CONSIGNE = Dans le texte sur le marqueur tɩ du mooré, reprenez le passage allant de « 1.1. Aperçu sur » jusqu'à « -parce que. » en substituant « particule » à « conjonction ».

TEXTE ÉTUDIÉ =

Le Marqueur Tɩ du Mooré

CHAPITRE 1 : LE MARQUEUR TƖ DU MOORÉ
Par Tasséré Sawadogo
Robert Kiswendsida Kaboré 

« Le langage n’est pas un donné qui serait 
devant le linguiste ; ce sont les langues qui 
constituent son domaine empirique. » 
Antoine CULIOLI (1981 : 1).

1.1. Aperçu sur des traitements antérieurs du marqueur tι

Le dictionnaire orthographique du mooré distingue entre les unités morphologiques suivantes :

"tɩ̀" ayant statut de conjonction traduit en français par :
-et ; 
-en conséquence de quoi ; 
-que.

"tɩ́" ayant lui aussi statut de conjonction mais traduit en français cette fois-ci par :
-que ; 
-pour que ; 
-car ; 
-parce que.

"tɩ̀" ayant statut de « verbe auxiliaire utilisé pour indiquer l’éloignement par rapport au locuteur ».

Selon les auteurs du dictionnaire orthographique du mooré, il y aurait 
un cas d’homonymie : deux homophones homographes qui se distingueraient d’une troisième forme "tɩ" qui, à l’opposé des homophones homographes, porte un ton haut.

Ce résultat procède d’une approche interprétative à partir d’une grille que constitue une langue autre que celle étudiée. C’est-à-dire qu’on fait appel à la traduction d’une langue à l’autre. CANU (1973 : 22, 167, 268) souscrit à cette approche lorsqu’il distingue entre : 
-tɩ̀ qu’il traduit par ’va’
-tɩ qu’il traduit par ’et/que’ et considère comme une injonction qui occupe une position intercalaire entre deux propositions ; 

tɩ̀ qu’il considère comme un « néo-auxiliaire marquant le mouvement réel, ou intentionnel, vers et qui indiquerait l’idée 
d’aller ».

D’autres approches existent : ALEXANDRE (1953) analyse tɩ comme étant une « particule qui unit deux propositions dont les sujets sont différents mais ayant entre elles un certain rapport (au moins de succession dans un même ordre d’idée). Si "tɩ" est suivi de l’indicatif, cela signifie que l’action de la proposition suivante était accomplie avant la première ».

En fait, il fait recours à des critères extralinguistiques : 
-actions concourant ou non au même but ; 
-actions énoncées dans leur ordre de déroulement ou l’inverse ; 
-actions énoncées dans leur ordre logique…

Cette conclusion n’est pas en adéquation avec les données de langue et c’est du reste, ce que signifie KINDA (1983 : 244) en ces termes : « S’il est vrai que tɩ́ ou tɩ̀ unit deux propositions, il n’est pas vérifié que les sujets soient nécessairement différents ni que le rapport de succession soit dans un même ordre d’idée.

Exemples : 
1. M yãame tɩ m kongame
    m̀ yãa mé tɩ̀ m kóngà mé 
    [ B H1 H2 B B H B H ] 
    // moi /voir /mé /tɩ̀ /moi /avoir tort-MA /mé// 
     = J’ai vu que j’ai eu tort.

ENSEMBLE DES ENTRÉES =
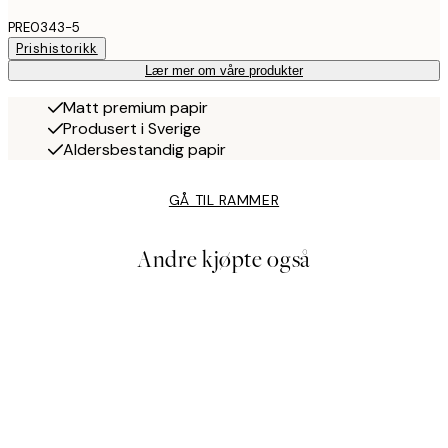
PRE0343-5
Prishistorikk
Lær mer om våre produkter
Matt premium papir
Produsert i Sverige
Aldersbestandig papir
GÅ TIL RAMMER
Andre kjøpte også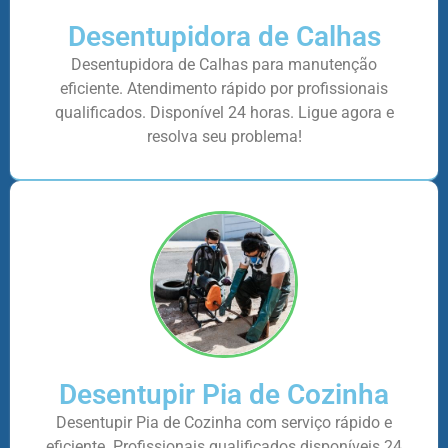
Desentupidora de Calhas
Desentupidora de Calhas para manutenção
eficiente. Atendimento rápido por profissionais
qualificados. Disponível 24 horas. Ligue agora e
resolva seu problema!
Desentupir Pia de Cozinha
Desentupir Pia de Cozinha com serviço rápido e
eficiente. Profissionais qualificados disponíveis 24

---

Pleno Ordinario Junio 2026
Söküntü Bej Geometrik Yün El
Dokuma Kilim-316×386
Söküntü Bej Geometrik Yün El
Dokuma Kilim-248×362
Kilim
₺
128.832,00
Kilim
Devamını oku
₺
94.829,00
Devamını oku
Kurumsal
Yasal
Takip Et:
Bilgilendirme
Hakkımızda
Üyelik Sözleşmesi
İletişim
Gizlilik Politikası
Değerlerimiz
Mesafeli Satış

RÉSULTAT =
1.1. Aperçu sur des traitements antérieurs du marqueur tι

Le dictionnaire orthographique du mooré distingue entre les unités morphologiques suivantes :

"tɩ̀" ayant statut de particule traduit en français par :
-et ; 
-en conséquence de quoi ; 
-que.

"tɩ́" ayant lui aussi statut de particule mais traduit en français cette fois-ci par :
-que ; 
-pour que ; 
-car ; 
-parce que.